* _WHAT THE TASK REQUIRES_:
Type out all the data below, word for word.

Entries taken from a collection
=====

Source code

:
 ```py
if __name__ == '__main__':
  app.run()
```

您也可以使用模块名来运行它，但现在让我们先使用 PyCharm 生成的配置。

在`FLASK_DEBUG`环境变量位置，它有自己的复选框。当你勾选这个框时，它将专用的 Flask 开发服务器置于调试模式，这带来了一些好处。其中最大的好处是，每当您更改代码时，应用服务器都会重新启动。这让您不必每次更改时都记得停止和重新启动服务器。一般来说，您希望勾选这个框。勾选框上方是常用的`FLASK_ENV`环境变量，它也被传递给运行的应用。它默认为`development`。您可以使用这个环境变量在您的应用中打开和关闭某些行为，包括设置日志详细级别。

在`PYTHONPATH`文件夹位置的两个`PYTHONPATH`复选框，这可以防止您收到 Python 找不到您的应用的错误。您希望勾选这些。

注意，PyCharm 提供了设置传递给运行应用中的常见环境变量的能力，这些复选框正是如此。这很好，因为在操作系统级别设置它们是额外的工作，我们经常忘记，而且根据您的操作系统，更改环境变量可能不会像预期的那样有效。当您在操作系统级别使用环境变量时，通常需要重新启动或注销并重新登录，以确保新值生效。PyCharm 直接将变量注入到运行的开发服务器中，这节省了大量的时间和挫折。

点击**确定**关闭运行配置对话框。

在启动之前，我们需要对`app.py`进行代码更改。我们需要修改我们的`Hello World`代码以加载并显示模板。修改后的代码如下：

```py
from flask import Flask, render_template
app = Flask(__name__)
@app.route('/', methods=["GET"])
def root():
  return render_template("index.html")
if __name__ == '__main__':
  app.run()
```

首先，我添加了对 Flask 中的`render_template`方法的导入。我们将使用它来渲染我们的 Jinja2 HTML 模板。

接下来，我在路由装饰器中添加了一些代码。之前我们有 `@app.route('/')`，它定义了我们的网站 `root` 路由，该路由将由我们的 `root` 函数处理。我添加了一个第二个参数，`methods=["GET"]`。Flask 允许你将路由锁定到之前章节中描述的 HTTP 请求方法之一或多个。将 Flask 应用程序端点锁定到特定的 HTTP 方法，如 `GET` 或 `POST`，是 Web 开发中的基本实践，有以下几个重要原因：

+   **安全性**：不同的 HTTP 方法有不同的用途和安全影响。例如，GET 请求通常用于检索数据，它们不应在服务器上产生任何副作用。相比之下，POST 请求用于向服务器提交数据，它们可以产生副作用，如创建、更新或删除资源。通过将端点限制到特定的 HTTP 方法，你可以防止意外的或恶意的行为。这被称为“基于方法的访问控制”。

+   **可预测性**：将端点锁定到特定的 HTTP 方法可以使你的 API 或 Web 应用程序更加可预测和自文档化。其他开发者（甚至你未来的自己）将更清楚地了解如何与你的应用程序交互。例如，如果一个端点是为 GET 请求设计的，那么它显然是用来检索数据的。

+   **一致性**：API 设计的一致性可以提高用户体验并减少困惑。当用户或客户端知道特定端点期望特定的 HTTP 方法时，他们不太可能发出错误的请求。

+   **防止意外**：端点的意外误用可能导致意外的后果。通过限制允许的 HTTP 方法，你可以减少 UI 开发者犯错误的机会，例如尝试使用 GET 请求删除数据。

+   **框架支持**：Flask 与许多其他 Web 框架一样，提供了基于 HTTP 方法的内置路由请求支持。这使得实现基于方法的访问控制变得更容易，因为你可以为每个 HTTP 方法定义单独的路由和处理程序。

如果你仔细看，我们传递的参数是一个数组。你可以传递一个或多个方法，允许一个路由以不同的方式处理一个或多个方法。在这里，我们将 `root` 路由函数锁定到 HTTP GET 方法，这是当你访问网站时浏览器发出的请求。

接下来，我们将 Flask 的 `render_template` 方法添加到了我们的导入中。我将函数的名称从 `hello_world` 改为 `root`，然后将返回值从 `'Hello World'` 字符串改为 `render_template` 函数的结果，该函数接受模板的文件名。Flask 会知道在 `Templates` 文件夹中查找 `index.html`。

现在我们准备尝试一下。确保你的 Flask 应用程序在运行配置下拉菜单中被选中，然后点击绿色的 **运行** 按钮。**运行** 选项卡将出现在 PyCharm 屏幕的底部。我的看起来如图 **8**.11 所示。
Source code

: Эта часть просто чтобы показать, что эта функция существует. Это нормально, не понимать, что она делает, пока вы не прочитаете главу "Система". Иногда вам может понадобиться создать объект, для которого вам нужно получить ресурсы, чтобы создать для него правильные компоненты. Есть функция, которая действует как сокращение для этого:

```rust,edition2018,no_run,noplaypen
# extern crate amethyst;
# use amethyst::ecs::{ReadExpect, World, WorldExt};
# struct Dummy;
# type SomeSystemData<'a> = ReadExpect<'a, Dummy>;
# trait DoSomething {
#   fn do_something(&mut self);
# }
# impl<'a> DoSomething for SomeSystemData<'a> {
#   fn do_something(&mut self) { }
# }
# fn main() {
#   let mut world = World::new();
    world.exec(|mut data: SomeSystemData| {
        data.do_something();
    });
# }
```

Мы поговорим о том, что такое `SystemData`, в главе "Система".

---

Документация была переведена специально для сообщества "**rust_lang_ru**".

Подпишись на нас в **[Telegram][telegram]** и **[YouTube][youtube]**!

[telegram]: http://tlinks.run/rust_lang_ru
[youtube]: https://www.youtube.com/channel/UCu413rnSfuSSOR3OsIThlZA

=====

* _ANSWER AREA_:
Source code

:
 ```py
if __name__ == '__main__':
  app.run()
```

您也可以使用模块名来运行它，但现在让我们先使用 PyCharm 生成的配置。

在`FLASK_DEBUG`环境变量位置，它有自己的复选框。当你勾选这个框时，它将专用的 Flask 开发服务器置于调试模式，这带来了一些好处。其中最大的好处是，每当您更改代码时，应用服务器都会重新启动。这让您不必每次更改时都记得停止和重新启动服务器。一般来说，您希望勾选这个框。勾选框上方是常用的`FLASK_ENV`环境变量，它也被传递给运行的应用。它默认为`development`。您可以使用这个环境变量在您的应用中打开和关闭某些行为，包括设置日志详细级别。

在`PYTHONPATH`文件夹位置的两个`PYTHONPATH`复选框，这可以防止您收到 Python 找不到您的应用的错误。您希望勾选这些。

注意，PyCharm 提供了设置传递给运行应用中的常见环境变量的能力，这些复选框正是如此。这很好，因为在操作系统级别设置它们是额外的工作，我们经常忘记，而且根据您的操作系统，更改环境变量可能不会像预期的那样有效。当您在操作系统级别使用环境变量时，通常需要重新启动或注销并重新登录，以确保新值生效。PyCharm 直接将变量注入到运行的开发服务器中，这节省了大量的时间和挫折。

点击**确定**关闭运行配置对话框。

在启动之前，我们需要对`app.py`进行代码更改。我们需要修改我们的`Hello World`代码以加载并显示模板。修改后的代码如下：

```py
from flask import Flask, render_template
app = Flask(__name__)
@app.route('/', methods=["GET"])
def root():
  return render_template("index.html")
if __name__ == '__main__':
  app.run()
```

首先，我添加了对 Flask 中的`render_template`方法的导入。我们将使用它来渲染我们的 Jinja2 HTML 模板。

接下来，我在路由装饰器中添加了一些代码。之前我们有 `@app.route('/')`，它定义了我们的网站 `root` 路由，该路由将由我们的 `root` 函数处理。我添加了一个第二个参数，`methods=["GET"]`。Flask 允许你将路由锁定到之前章节中描述的 HTTP 请求方法之一或多个。将 Flask 应用程序端点锁定到特定的 HTTP 方法，如 `GET` 或 `POST`，是 Web 开发中的基本实践，有以下几个重要原因：

+   **安全性**：不同的 HTTP 方法有不同的用途和安全影响。例如，GET 请求通常用于检索数据，它们不应在服务器上产生任何副作用。相比之下，POST 请求用于向服务器提交数据，它们可以产生副作用，如创建、更新或删除资源。通过将端点限制到特定的 HTTP 方法，你可以防止意外的或恶意的行为。这被称为“基于方法的访问控制”。

+   **可预测性**：将端点锁定到特定的 HTTP 方法可以使你的 API 或 Web 应用程序更加可预测和自文档化。其他开发者（甚至你未来的自己）将更清楚地了解如何与你的应用程序交互。例如，如果一个端点是为 GET 请求设计的，那么它显然是用来检索数据的。

+   **一致性**：API 设计的一致性可以提高用户体验并减少困惑。当用户或客户端知道特定端点期望特定的 HTTP 方法时，他们不太可能发出错误的请求。

+   **防止意外**：端点的意外误用可能导致意外的后果。通过限制允许的 HTTP 方法，你可以减少 UI 开发者犯错误的机会，例如尝试使用 GET 请求删除数据。

+   **框架支持**：Flask 与许多其他 Web 框架一样，提供了基于 HTTP 方法的内置路由请求支持。这使得实现基于方法的访问控制变得更容易，因为你可以为每个 HTTP 方法定义单独的路由和处理程序。

如果你仔细看，我们传递的参数是一个数组。你可以传递一个或多个方法，允许一个路由以不同的方式处理一个或多个方法。在这里，我们将 `root` 路由函数锁定到 HTTP GET 方法，这是当你访问网站时浏览器发出的请求。

接下来，我们将 Flask 的 `render_template` 方法添加到了我们的导入中。我将函数的名称从 `hello_world` 改为 `root`，然后将返回值从 `'Hello World'` 字符串改为 `render_template` 函数的结果，该函数接受模板的文件名。Flask 会知道在 `Templates` 文件夹中查找 `index.html`。

现在我们准备尝试一下。确保你的 Flask 应用程序在运行配置下拉菜单中被选中，然后点击绿色的 **运行** 按钮。**运行** 选项卡将出现在 PyCharm 屏幕的底部。我的看起来如图 **8**.11 所示。
Source code

: Эта часть просто чтобы показать, что эта функция существует. Это нормально, не понимать, что она делает, пока вы не прочитаете главу "Система". Иногда вам может понадобиться создать объект, для которого вам нужно получить ресурсы, чтобы создать для него правильные компоненты. Есть функция, которая действует как сокращение для этого:

```rust,edition2018,no_run,noplaypen
# extern crate amethyst;
# use amethyst::ecs::{ReadExpect, World, WorldExt};
# struct Dummy;
# type SomeSystemData<'a> = ReadExpect<'a, Dummy>;
# trait DoSomething {
#   fn do_something(&mut self);
# }
# impl<'a> DoSomething for SomeSystemData<'a> {
#   fn do_something(&mut self) { }
# }
# fn main() {
#   let mut world = World::new();
    world.exec(|mut data: SomeSystemData| {
        data.do_something();
    });
# }
```

Мы поговорим о том, что такое `SystemData`, в главе "Система".

---

Документация была переведена специально для сообщества "**rust_lang_ru**".

Подпишись на нас в **[Telegram][telegram]** и **[YouTube][youtube]**!

[telegram]: http://tlinks.run/rust_lang_ru
[youtube]: https://www.youtube.com/channel/UCu413rnSfuSSOR3OsIThlZA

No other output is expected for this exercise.